500mb+ DB - Help!

  • Thread starter Thread starter Guest
  • Start date Start date
G

Guest

I have a test data DB with data from 4 searate part testers. They all have
fields with the date, the time, which tester it is, and whether it passed or
not. The main tester just also does ~100 other tests and outputs that data.
I therefore get 4 spreadsheets everyday. Because of that I went ahead and
combined all the data into in one table so when I analyzed it I could get for
instance the total amount of failures for the day/week/month. Of course this
leaves 3/4 of the table being blank. Doing this with one month is fine, the
database is only about 40mb and it doesnt take too long to bring up various
graphs to look at the data. Now that I want to look at the data from the
past year, with a pivot chart it takes 30mins+ with every step meaning to get
the chart I want would probably take over 2 hours! Even though there are
about 100 tests Im only usually graphing 1 yet it looks like my computer is
trying to squeeze the entire db into memory.

At first I tried separating tables by months and doing union querys to
combine months if I wanted, but that was a litte tedious. Ive also
compacted/repaired.

Is there anything I can do to get things to go a little quicker?
 
TWilson said:
I therefore get 4 spreadsheets everyday. Because of that I went ahead and
combined all the data into in one table so when I analyzed it I could get for
instance the total amount of failures for the day/week/month. Of course this
leaves 3/4 of the table being blank.

That means you put the columns side by side instead of appending new rows
into the existing table structure where there's only *one* column each for
date, time, tester and pass/fail, not four of each. You can use the import
wizard to append the rows of each subsequent spreadsheet after you import the
first one to get the table structure. You'll find your queries run much
faster with a normalized table structure.
 
No, I made sure there is only one column for each type of data they share. I
use a macro in excel that combines the data before I import it to access. My
headings are basically: Date - Time - Tester - Pass/Fail - Tests (~100 of
which are only filled by the first tester).
 
ok...I'll ask the obvious question...have you compacted the db?
Tools>>Database Utilities>>Compact Database
 
TWilson said:
No, I made sure there is only one column for each type of data they share.

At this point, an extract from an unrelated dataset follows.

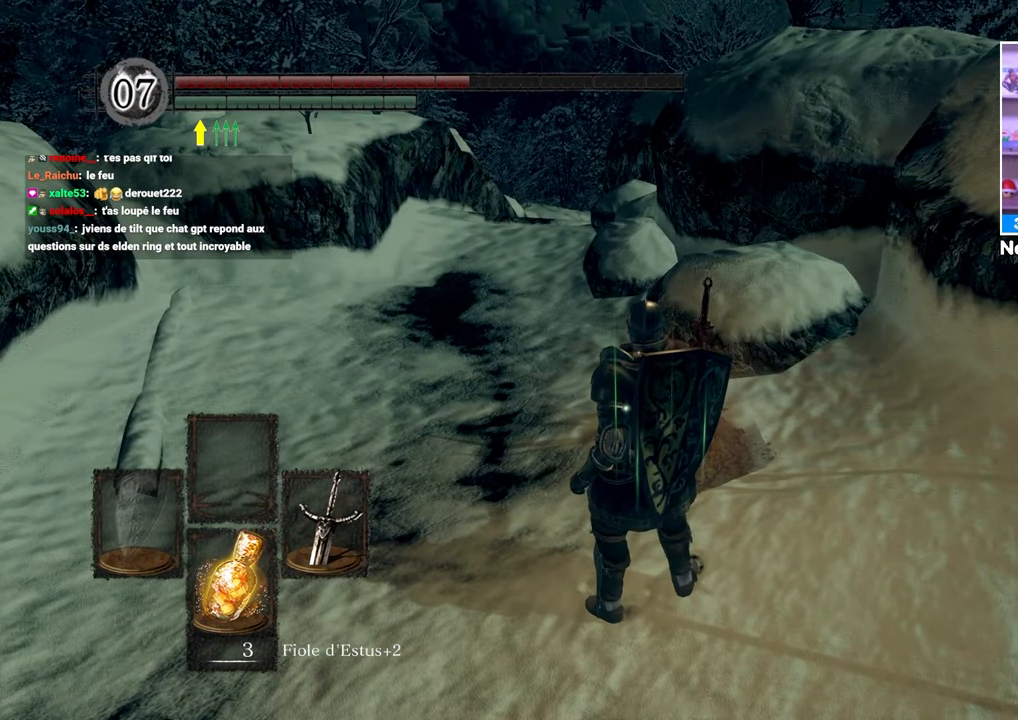
{"dt_ms": 500, "buttons": [], "left_stick": "center", "right_stick": "center", "button_events": []}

I'm confused. Your description of *combining all the data* of four
spreadsheets leaving *3/4 of the table blank* suggests only 1/4 of the
columns have data for any given row. If you're saying that's not the case I
must have misunderstood you because I can't really picture 3/4 of the rows
being blank when the columns are normalized. What is making the table 3/4
blank after you've combined the four spreadsheets into one?

If your columns are already normalized put indexes on relevant columns to
make queries run as fast as possible.
 
No, I made sure there is only one column for each type of data they share. I
use a macro in excel that combines the data before I import it to access. My
headings are basically: Date - Time - Tester - Pass/Fail - Tests (~100 of
which are only filled by the first tester).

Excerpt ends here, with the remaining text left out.